Type 3 deiodinase activation mediated by the Shh/Gli1 axis promotes sepsis-induced metabolic dysregulation in skeletal muscles.

Summary

In septic rats and human tissues, Dio3 was upregulated early, with rT3 associating with organ dysfunction. Skeletal-muscle–targeted Dio3 inhibition restored thyroid hormone responsiveness, preserved GLUT4 function and muscle mass, and maintained protein turnover balance.

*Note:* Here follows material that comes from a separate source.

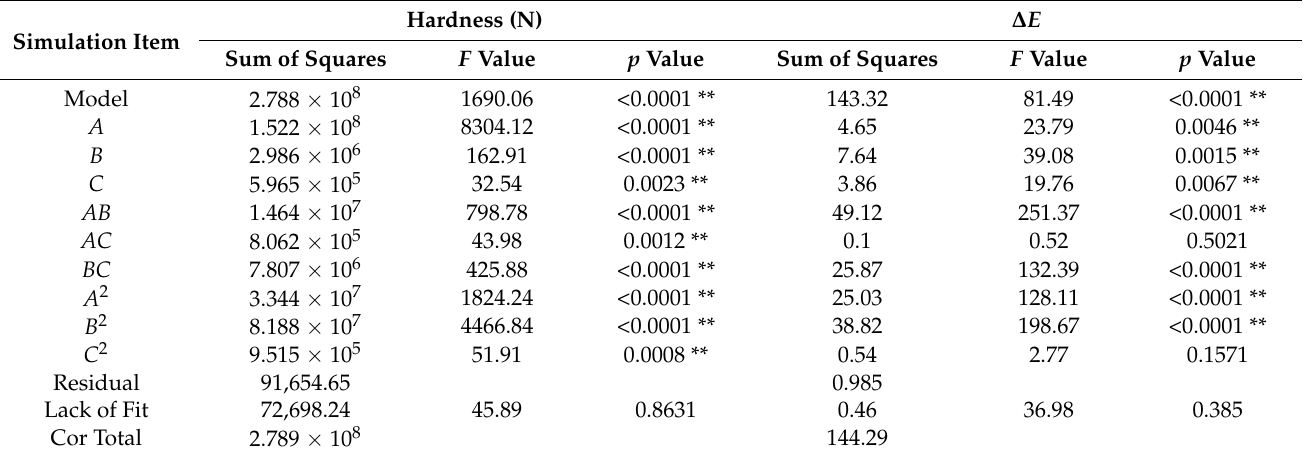
Table 3. Testing of the significance of the regression coefficients dependent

Dio3 reactivation was transcriptionally driven by Shh/Gli1 induced by STAT3, and Shh inhibition improved systemic TH actions.

Key Findings

• Early sepsis upregulated Dio3 in skeletal muscle and lung, with rT3 strongly associated with organ function.
• Muscle-targeted Dio3 inhibition restored tissue TH actions, preserved GLUT4 function, prevented fast-to-slow fiber shift, and maintained protein synthesis–proteolysis balance, preserving muscle mass.
• Dio3 reactivation was transcriptionally driven by Shh/Gli1 induced by STAT3; Shh inhibition (cyclopamine) improved systemic TH responsiveness.

Clinical Implications

While preclinical, targeting Dio3 or upstream Shh/Gli1 signaling could mitigate septic muscle catabolism and anabolic resistance; biomarker-guided approaches using rT3 may stratify patients for future trials.

Limitations

• Preclinical study; translational applicability and safety of Dio3/Shh targeting remain untested in humans
• Human tissue sampling details and sample sizes are not specified in the abstract

Future Directions

Phase 0/1 studies to assess target engagement and safety of Dio3/Shh modulation; exploration of rT3 as a stratification biomarker; integration with nutrition and rehabilitation strategies in sepsis.